REQUEST. If an entry below holds a picture, skip the picture and copy everything else exactly.

GIVEN DATA.
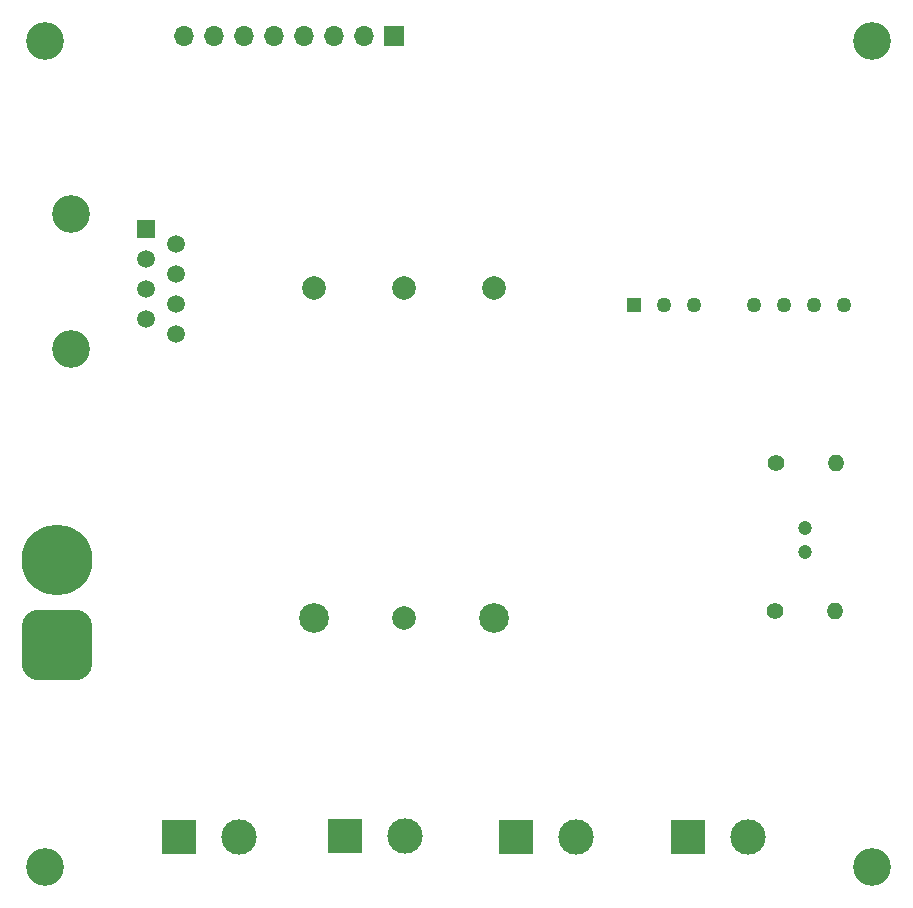
<source format=gbr>
%TF.GenerationSoftware,KiCad,Pcbnew,8.0.1*%
%TF.CreationDate,2024-07-22T16:36:45+02:00*%
%TF.ProjectId,Switch-_and_PowerDistribution-Board,53776974-6368-42d5-9f61-6e645f506f77,rev?*%
%TF.SameCoordinates,Original*%
%TF.FileFunction,Soldermask,Bot*%
%TF.FilePolarity,Negative*%
%FSLAX46Y46*%
G04 Gerber Fmt 4.6, Leading zero omitted, Abs format (unit mm)*
G04 Created by KiCad (PCBNEW 8.0.1) date 2024-07-22 16:36:45*
%MOMM*%
%LPD*%
G01*
G04 APERTURE LIST*
G04 Aperture macros list*
%AMRoundRect*
0 Rectangle with rounded corners*
0 $1 Rounding radius*
0 $2 $3 $4 $5 $6 $7 $8 $9 X,Y pos of 4 corners*
0 Add a 4 corners polygon primitive as box body*
4,1,4,$2,$3,$4,$5,$6,$7,$8,$9,$2,$3,0*
0 Add four circle primitives for the rounded corners*
1,1,$1+$1,$2,$3*
1,1,$1+$1,$4,$5*
1,1,$1+$1,$6,$7*
1,1,$1+$1,$8,$9*
0 Add four rect primitives between the rounded corners*
20,1,$1+$1,$2,$3,$4,$5,0*
20,1,$1+$1,$4,$5,$6,$7,0*
20,1,$1+$1,$6,$7,$8,$9,0*
20,1,$1+$1,$8,$9,$2,$3,0*%
G04 Aperture macros list end*
%ADD10R,1.270000X1.270000*%
%ADD11C,1.270000*%
%ADD12R,3.000000X3.000000*%
%ADD13C,3.000000*%
%ADD14C,1.400000*%
%ADD15O,1.400000X1.400000*%
%ADD16C,3.200000*%
%ADD17R,1.700000X1.700000*%
%ADD18O,1.700000X1.700000*%
%ADD19C,2.006600*%
%ADD20C,2.514600*%
%ADD21C,1.200000*%
%ADD22R,1.500000X1.500000*%
%ADD23C,1.500000*%
%ADD24RoundRect,1.500000X1.500000X-1.500000X1.500000X1.500000X-1.500000X1.500000X-1.500000X-1.500000X0*%
%ADD25C,6.000000*%
G04 APERTURE END LIST*
D10*
%TO.C,U2*%
X109820000Y-82400000D03*
D11*
X112360000Y-82400000D03*
X114900000Y-82400000D03*
X119980000Y-82400000D03*
X122520000Y-82400000D03*
X125060000Y-82400000D03*
X127600000Y-82400000D03*
%TD*%
D12*
%TO.C,J2*%
X71320000Y-127400000D03*
D13*
X76400000Y-127400000D03*
%TD*%
D14*
%TO.C,R2*%
X121851700Y-95759200D03*
D15*
X126931700Y-95759200D03*
%TD*%
D16*
%TO.C,H1*%
X60000000Y-60000000D03*
%TD*%
D17*
%TO.C,J3*%
X89512500Y-59635800D03*
D18*
X86972500Y-59635800D03*
X84432500Y-59635800D03*
X81892500Y-59635800D03*
X79352500Y-59635800D03*
X76812500Y-59635800D03*
X74272500Y-59635800D03*
X71732500Y-59635800D03*
%TD*%
D19*
%TO.C,U1*%
X98020000Y-80963400D03*
X90400000Y-80963400D03*
X82780000Y-80963400D03*
D20*
X82780000Y-108903400D03*
D19*
X90400000Y-108903400D03*
D20*
X98020000Y-108903400D03*
%TD*%
D12*
%TO.C,J6*%
X114400000Y-127400000D03*
D13*
X119480000Y-127400000D03*
%TD*%
D21*
%TO.C,C1*%
X124284200Y-101295000D03*
X124284200Y-103295000D03*
%TD*%
D16*
%TO.C,H3*%
X60000000Y-130000000D03*
%TD*%
%TO.C,H4*%
X130000000Y-130000000D03*
%TD*%
%TO.C,J1*%
X62150000Y-74647500D03*
X62150000Y-86077500D03*
D22*
X68500000Y-75917500D03*
D23*
X71040000Y-77187500D03*
X68500000Y-78457500D03*
X71040000Y-79727500D03*
X68500000Y-80997500D03*
X71040000Y-82267500D03*
X68500000Y-83537500D03*
X71040000Y-84807500D03*
%TD*%
D24*
%TO.C,J7*%
X61000000Y-111200000D03*
D25*
X61000000Y-104000000D03*
%TD*%
D14*
%TO.C,R1*%
X121744200Y-108295000D03*
D15*
X126824200Y-108295000D03*
%TD*%
D12*
%TO.C,J5*%
X85400000Y-127350000D03*
D13*
X90480000Y-127350000D03*
%TD*%
D16*
%TO.C,H2*%
X130000000Y-60000000D03*
%TD*%
D12*
%TO.C,J4*%
X99860000Y-127400000D03*
D13*
X104940000Y-127400000D03*
%TD*%
M02*

</source>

ANSWER SPACE.
<source format=gbr>
%TF.GenerationSoftware,KiCad,Pcbnew,8.0.1*%
%TF.CreationDate,2024-07-22T16:36:45+02:00*%
%TF.ProjectId,Switch-_and_PowerDistribution-Board,53776974-6368-42d5-9f61-6e645f506f77,rev?*%
%TF.SameCoordinates,Original*%
%TF.FileFunction,Soldermask,Bot*%
%TF.FilePolarity,Negative*%
%FSLAX46Y46*%
G04 Gerber Fmt 4.6, Leading zero omitted, Abs format (unit mm)*
G04 Created by KiCad (PCBNEW 8.0.1) date 2024-07-22 16:36:45*
%MOMM*%
%LPD*%
G01*
G04 APERTURE LIST*
G04 Aperture macros list*
%AMRoundRect*
0 Rectangle with rounded corners*
0 $1 Rounding radius*
0 $2 $3 $4 $5 $6 $7 $8 $9 X,Y pos of 4 corners*
0 Add a 4 corners polygon primitive as box body*
4,1,4,$2,$3,$4,$5,$6,$7,$8,$9,$2,$3,0*
0 Add four circle primitives for the rounded corners*
1,1,$1+$1,$2,$3*
1,1,$1+$1,$4,$5*
1,1,$1+$1,$6,$7*
1,1,$1+$1,$8,$9*
0 Add four rect primitives between the rounded corners*
20,1,$1+$1,$2,$3,$4,$5,0*
20,1,$1+$1,$4,$5,$6,$7,0*
20,1,$1+$1,$6,$7,$8,$9,0*
20,1,$1+$1,$8,$9,$2,$3,0*%
G04 Aperture macros list end*
%ADD10R,1.270000X1.270000*%
%ADD11C,1.270000*%
%ADD12R,3.000000X3.000000*%
%ADD13C,3.000000*%
%ADD14C,1.400000*%
%ADD15O,1.400000X1.400000*%
%ADD16C,3.200000*%
%ADD17R,1.700000X1.700000*%
%ADD18O,1.700000X1.700000*%
%ADD19C,2.006600*%
%ADD20C,2.514600*%
%ADD21C,1.200000*%
%ADD22R,1.500000X1.500000*%
%ADD23C,1.500000*%
%ADD24RoundRect,1.500000X1.500000X-1.500000X1.500000X1.500000X-1.500000X1.500000X-1.500000X-1.500000X0*%
%ADD25C,6.000000*%
G04 APERTURE END LIST*
D10*
%TO.C,U2*%
X109820000Y-82400000D03*
D11*
X112360000Y-82400000D03*
X114900000Y-82400000D03*
X119980000Y-82400000D03*
X122520000Y-82400000D03*
X125060000Y-82400000D03*
X127600000Y-82400000D03*
%TD*%
D12*
%TO.C,J2*%
X71320000Y-127400000D03*
D13*
X76400000Y-127400000D03*
%TD*%
D14*
%TO.C,R2*%
X121851700Y-95759200D03*
D15*
X126931700Y-95759200D03*
%TD*%
D16*
%TO.C,H1*%
X60000000Y-60000000D03*
%TD*%
D17*
%TO.C,J3*%
X89512500Y-59635800D03*
D18*
X86972500Y-59635800D03*
X84432500Y-59635800D03*
X81892500Y-59635800D03*
X79352500Y-59635800D03*
X76812500Y-59635800D03*
X74272500Y-59635800D03*
X71732500Y-59635800D03*
%TD*%
D19*
%TO.C,U1*%
X98020000Y-80963400D03*
X90400000Y-80963400D03*
X82780000Y-80963400D03*
D20*
X82780000Y-108903400D03*
D19*
X90400000Y-108903400D03*
D20*
X98020000Y-108903400D03*
%TD*%
D12*
%TO.C,J6*%
X114400000Y-127400000D03*
D13*
X119480000Y-127400000D03*
%TD*%
D21*
%TO.C,C1*%
X124284200Y-101295000D03*
X124284200Y-103295000D03*
%TD*%
D16*
%TO.C,H3*%
X60000000Y-130000000D03*
%TD*%
%TO.C,H4*%
X130000000Y-130000000D03*
%TD*%
%TO.C,J1*%
X62150000Y-74647500D03*
X62150000Y-86077500D03*
D22*
X68500000Y-75917500D03*
D23*
X71040000Y-77187500D03*
X68500000Y-78457500D03*
X71040000Y-79727500D03*
X68500000Y-80997500D03*
X71040000Y-82267500D03*
X68500000Y-83537500D03*
X71040000Y-84807500D03*
%TD*%
D24*
%TO.C,J7*%
X61000000Y-111200000D03*
D25*
X61000000Y-104000000D03*
%TD*%
D14*
%TO.C,R1*%
X121744200Y-108295000D03*
D15*
X126824200Y-108295000D03*
%TD*%
D12*
%TO.C,J5*%
X85400000Y-127350000D03*
D13*
X90480000Y-127350000D03*
%TD*%
D16*
%TO.C,H2*%
X130000000Y-60000000D03*
%TD*%
D12*
%TO.C,J4*%
X99860000Y-127400000D03*
D13*
X104940000Y-127400000D03*
%TD*%
M02*

</source>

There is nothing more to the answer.